A longa jornada do autoconhecimento: qual o seu lugar no mundo?
O fato de ter levado minha jornada pelo autoconhecimento com propósito, que era entender as causas do meu mal-estar existencial ainda tão jovem, me permitiu investigar aquele aperto no coração que muitos de nós sente ou já sentiu em algumas fases da vida. Na verdade, a nossa possiblidade de entusiasmo com a vida advém da lida com esse mal-estar, que é inerente a todo ser humano, mesmo que ele não se dê conta.
Minha busca pelo autoconhecimento é antiga. Remonta ao início da fase adulta, aos vinte e poucos anos, recém saída da faculdade. Foi quando comecei a sentir um incomodo muito grande com a minha vida, com a minha existência – as coisas não encaixavam, como acontecia até então. Essa inquietação no fundo era muito mais que inquietação, era recorrente e dizia respeito sobre quem eu era, qual o meu lugar no mundo.
Essas questões existenciais me doíam a alma, me deixavam acossada e eu não conseguia resolver sozinha. Foi quando decidi fazer uma análise pessoal, uma decisão que não foi fácil. Eu sabia de antemão que iria enfrentar uma espécie de dragão interno. Tinha noção do que me aguardava e precisei de muito empenho para não desistir da empreitada de me conhecer, e mais do que isso, reconhecer o que não ia bem na minha vida, o que me causava angústia.
No final das contas, entre perdas, danos e ganhos, foi uma experiência decisiva. Fiz análise por mais de 20 anos, o que mudou radicalmente a minha vida e me confrontou com minhas falhas, dificuldades, vulnerabilidades. Então estou dizendo que a minha análise foi só atravessamento de coisa ruim? Não é disso que se trata, mas para dar conta do que me faz viver com entusiasmo e me mobiliza precisei atravessar um deserto.
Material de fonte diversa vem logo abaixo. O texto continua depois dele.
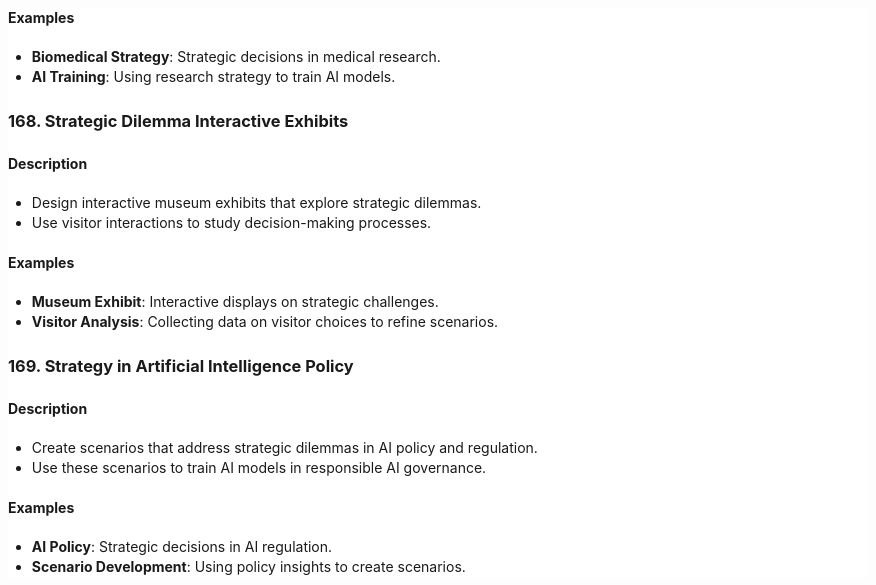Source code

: #### Examples
- **Biomedical Strategy**: Strategic decisions in medical research.
- **AI Training**: Using research strategy to train AI models.

### 168. Strategic Dilemma Interactive Exhibits
#### Description
- Design interactive museum exhibits that explore strategic dilemmas.
- Use visitor interactions to study decision-making processes.

#### Examples
- **Museum Exhibit**: Interactive displays on strategic challenges.
- **Visitor Analysis**: Collecting data on visitor choices to refine scenarios.

### 169. Strategy in Artificial Intelligence Policy
#### Description
- Create scenarios that address strategic dilemmas in AI policy and regulation.
- Use these scenarios to train AI models in responsible AI governance.

#### Examples
- **AI Policy**: Strategic decisions in AI regulation.
- **Scenario Development**: Using policy insights to create scenarios.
Uma espécie de aridez para me haver com o meu desejo, aquilo que todos nós temos de mais genuíno. Para a psicanálise nada nos marca mais e diz mais sobre nós do que o desejo inconsciente.
PS – Sou psicanalista com formação freudiana e lacaniana com 20 anos de prática clínica. Em 2012 fiz minha primeira migração de carreira, quando criei uma marca de roupa. A experiência na moda foi o embrião para o meu trabalho na consultoria de imagem, iniciado em 2016. De lá para cá, além de mentorias e de atender clientes corporativos e pessoais, desenvolvi e criei o método Interno, base de minha prática e dos cursos que ministro para profissionais de imagem.